About this task |
Word for word, restate the records from their first line through the line with "Ranks | Value |", both ends included; omit each picture.

Collection entries:
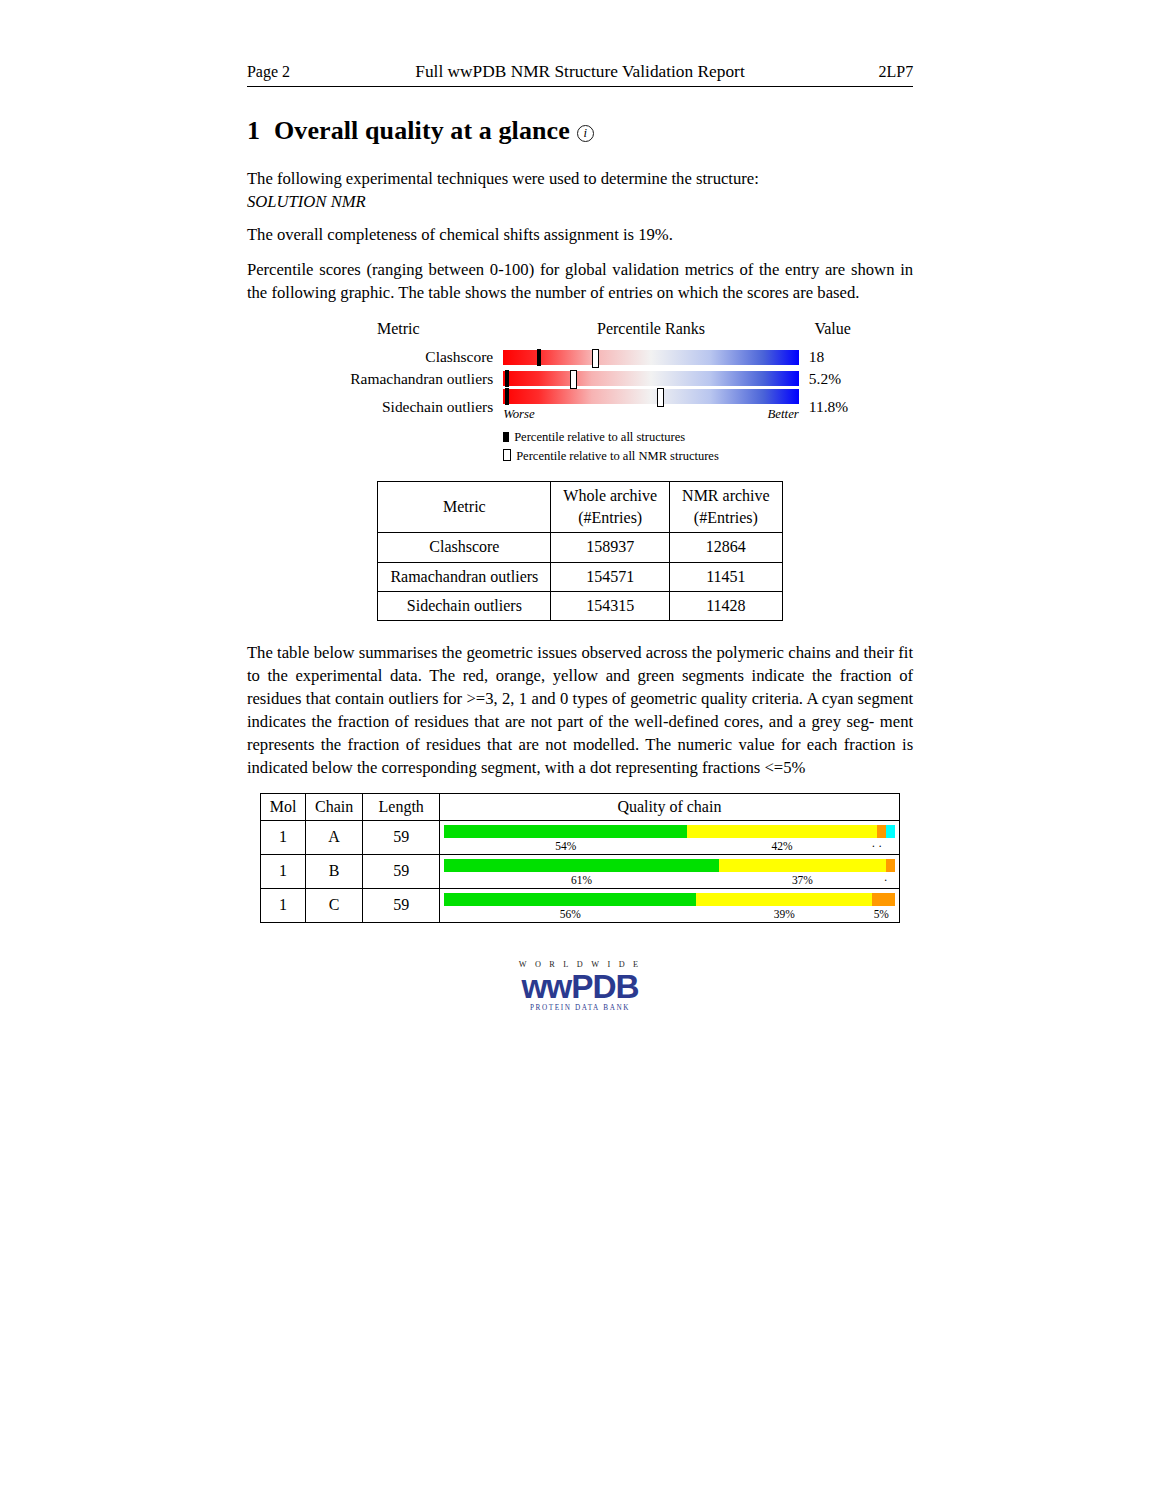Page 2
Full wwPDB NMR Structure Validation Report
2LP7
1 Overall quality at a glancei
The following experimental techniques were used to determine the structure:
SOLUTION NMR
The overall completeness of chemical shifts assignment is 19%.
Percentile scores (ranging between 0-100) for global validation metrics of the entry are shown in the following graphic. The table shows the number of entries on which the scores are based.
| Metric | Percentile Ranks | Value |
| Clashscore | | 18 |
| Ramachandran outliers | | 5.2% |
| Sidechain outliers | Worse Better | 11.8% |
| | Percentile relative to all structures Percentile relative to all NMR structures | |
| Metric | Whole archive (#Entries) | NMR archive (#Entries) |
| --- | --- | --- |
| Clashscore | 158937 | 12864 |
| Ramachandran outliers | 154571 | 11451 |
| Sidechain outliers | 154315 | 11428 |
The table below summarises the geometric issues observed across the polymeric chains and their fit to the experimental data. The red, orange, yellow and green segments indicate the fraction of residues that contain outliers for >=3, 2, 1 and 0 types of geometric quality criteria. A cyan segment indicates the fraction of residues that are not part of the well-defined cores, and a grey seg- ment represents the fraction of residues that are not modelled. The numeric value for each fraction is indicated below the corresponding segment, with a dot representing fractions <=5%
| Mol | Chain | Length | Quality of chain |
| --- | --- | --- | --- |
| 1 | A | 59 | 54% 42% · · |
| 1 | B | 59 | 61% 37% · |
| 1 | C | 59 | 56% 39% 5% |
W O R L D W I D E
ww PDB
PROTEIN DATA BANK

Result below |
Page 2
Full wwPDB NMR Structure Validation Report
2LP7
1 Overall quality at a glancei
The following experimental techniques were used to determine the structure:
SOLUTION NMR
The overall completeness of chemical shifts assignment is 19%.
Percentile scores (ranging between 0-100) for global validation metrics of the entry are shown in the following graphic. The table shows the number of entries on which the scores are based.
| Metric | Percentile Ranks | Value |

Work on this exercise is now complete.